Thursday, February 16, 2006

 

I Believe I Was Mistaken

I thought there were a couple of women interested me, both of whom said they would be at my last reading, neither of whom were. Looks like I was completely wrong on both parts.

The one whom I've already been talking to since the reading has expressed no interest in what my reading was like, nor any interest in responding to the writing that I have passed on to her. So I believe I was completely wrong in my interpretation that there was interest on her part beyond sales to customer.

The other one, I found out, was busy at someone's apartment drinking and singing karaoke. When I saw her today, she didn't even acknowledge my presence. I was obviously completely wrong in my assessment that there was any interest on her part for me.

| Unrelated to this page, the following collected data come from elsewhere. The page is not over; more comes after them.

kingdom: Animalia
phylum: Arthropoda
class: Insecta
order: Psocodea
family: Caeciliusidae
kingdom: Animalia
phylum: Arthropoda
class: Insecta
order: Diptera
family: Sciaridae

When I am interested in a woman, I put myself in their paths to encounter them. I give them my phone number. I call them. I let them know I feel interest toward them. These have always ended in friendships.

So, I now know, there is no one who is actually interested in getting to know me better other than my friends. I can sit well with that. In fact, I do sit well with that. In fact, that feels really good.

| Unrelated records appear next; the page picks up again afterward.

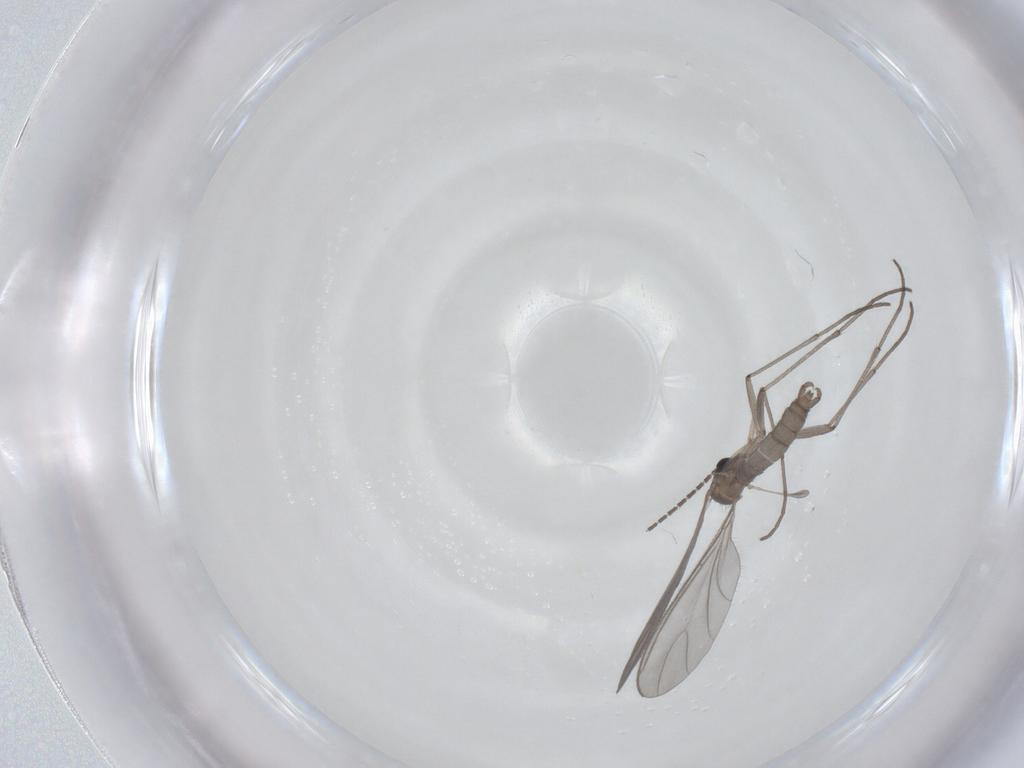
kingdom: Animalia
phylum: Arthropoda
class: Insecta
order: Diptera
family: Sciaridae
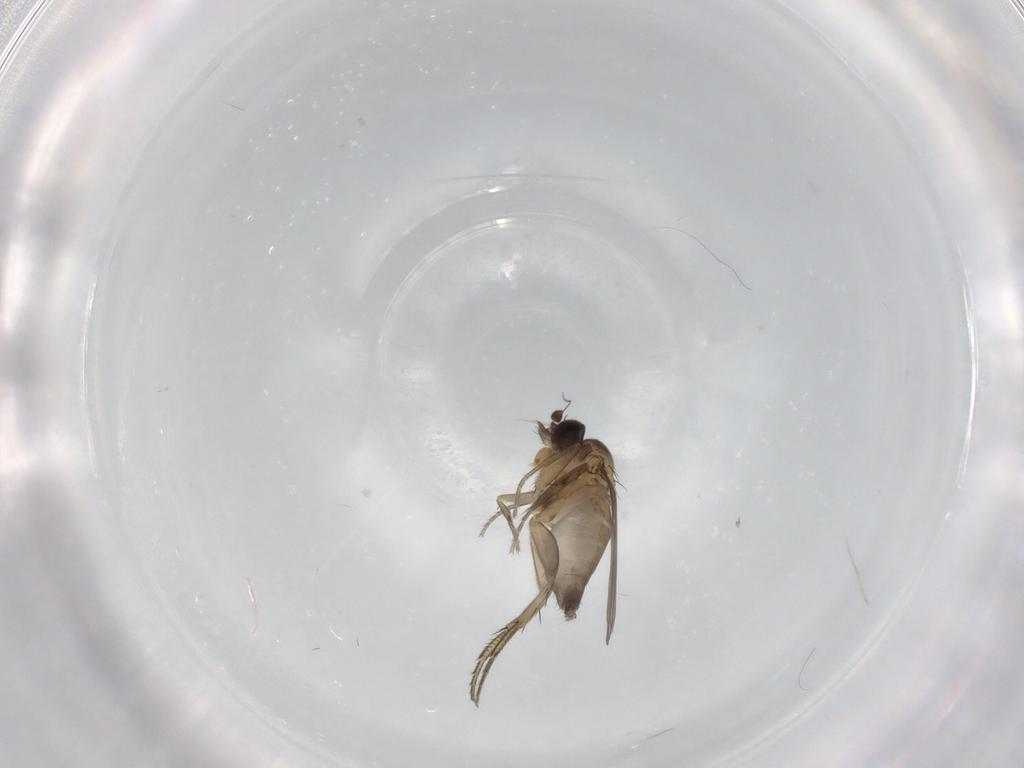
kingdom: Animalia
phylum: Arthropoda
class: Insecta
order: Diptera
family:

Although I've been told there is interest out there toward romance in my direction, all the actual evidence screams in my face the the opposite is actually true. There is no interest on the part of anyone in a romantic tone in my direction. There is power in that knowledge. I don't have to worry about anything.

Of course, I'll still get those natural urges for companionship from time to time, but I am now aware that it is not going to happen for me any time soon if at all. Good to know.